Até mesmo algumas de suas supostas decisões erradas, vistas retrospectivamente, não foram tão erradas assim. Politicamente, assinou a própria sentença de morte ao defender, até a undécima hora, a permanência de Collor no poder, naquele ano de 1992. Mas Brizola não estava apoiando um governo corrupto, e sim, como deixa claro o texto acima, opondo-se à sua derrubada por outro grupo político que adotava as mesmas práticas corruptas. Com o impeachment abriu-se um precedente perigoso, hoje usado para tentar derrubar outro governo, e Brizola enxergou isso.
De resto, ao longo dos anos Brizola escolheu as causas certas. Impediu, com a Campanha da Legalidade, a tentativa de golpe contra a posse de João Goulart em 1961; propôs ao mesmo Jango a resistência em abril de 1964. Voto vencido, flertou com a luta armada, à qual acabou renunciando. De volta ao Brasil com a anistia, percebeu corretamente a ameaça à redemocratização representada por Roberto Marinho com o poder da TV Globo – ameaça que o PT muitas vezes minimizou, com as consequências que aí vemos. Não por acaso, a Globo tudo fez para derrubar Brizola. Mesmo com sua força, nunca conseguiu pegá-lo num escândalo de corrupção, nem impedi-lo de se eleger duas vezes ao governo fluminense, em 1982 e 1990.
Brizola enxergava com desconfiança a ascensão do Partido dos Trabalhadores como concorrente na disputa pelo eleitorado de esquerda. Legítimo herdeiro do trabalhismo getulista que foi o principal alvo do Golpe de 64, suspeitava que o PT, com seu “sapo barbudo”, fosse uma invenção perversa dos militares para roubar-lhe o espaço à esquerda. Lula tomou de vez o lugar de Brizola como líder da esquerda em 1989, ao superá-lo por meio ponto percentual no primeiro turno da eleição presidencial vencida por Collor.
Mesmo derrotado, Brizola teve a grandeza de reconhecer de que lado deveria se colocar, e dias depois já estava no palanque de Lula, lutando pela vitória das causas que sempre defendeu. Viria a ser até, em 1998, companheiro de chapa do líder do PT na eleição presidencial. Muitos quadros de seu PDT migraram para as fileiras petistas – inclusive uma certa Dilma Rousseff.

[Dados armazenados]
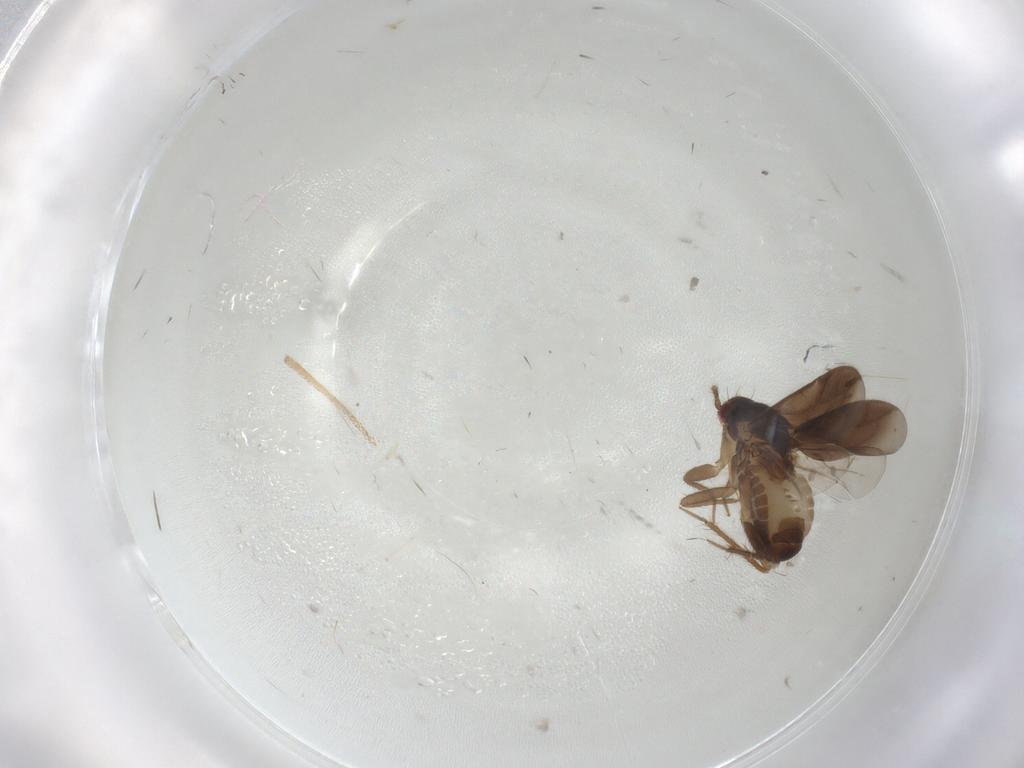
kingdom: Animalia
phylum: Arthropoda
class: Insecta
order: Hemiptera
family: Ceratocombidae
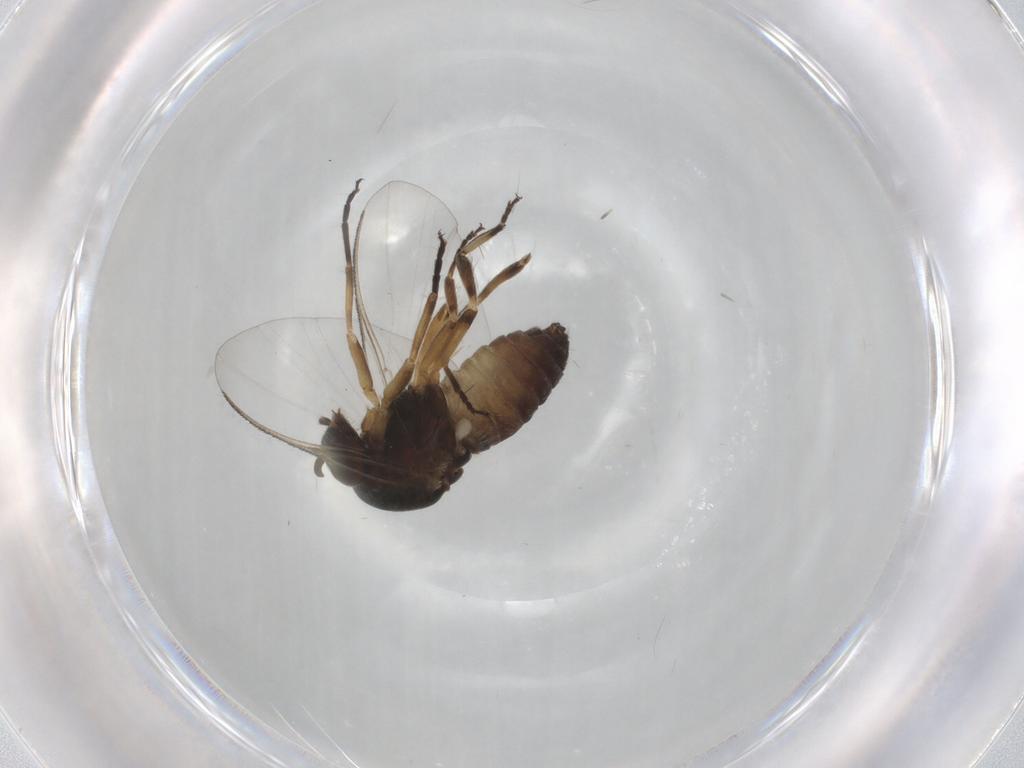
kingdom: Animalia
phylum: Arthropoda
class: Insecta
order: Diptera
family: Chironomidae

> [INSTRUÇÃO DA TAREFA A]:
Traduza para o inglês esta frase do trecho sobre Brizola: "Não por acaso, a Globo tudo fez para derrubar Brizola."
> [INSTRUÇÃO DA TAREFA B]:
Transcreva do trecho sobre Brizola a parte que começa com as palavras "De resto, ao" e termina com "1982 e 1990.".

> [RESULTADO DO EXERCÍCIO A]:
Not by chance, Globo did everything it could to bring Brizola down.

> [RESULTADO DO EXERCÍCIO B]:
De resto, ao longo dos anos Brizola escolheu as causas certas. Impediu, com a Campanha da Legalidade, a tentativa de golpe contra a posse de João Goulart em 1961; propôs ao mesmo Jango a resistência em abril de 1964. Voto vencido, flertou com a luta armada, à qual acabou renunciando. De volta ao Brasil com a anistia, percebeu corretamente a ameaça à redemocratização representada por Roberto Marinho com o poder da TV Globo – ameaça que o PT muitas vezes minimizou, com as consequências que aí vemos. Não por acaso, a Globo tudo fez para derrubar Brizola. Mesmo com sua força, nunca conseguiu pegá-lo num escândalo de corrupção, nem impedi-lo de se eleger duas vezes ao governo fluminense, em 1982 e 1990.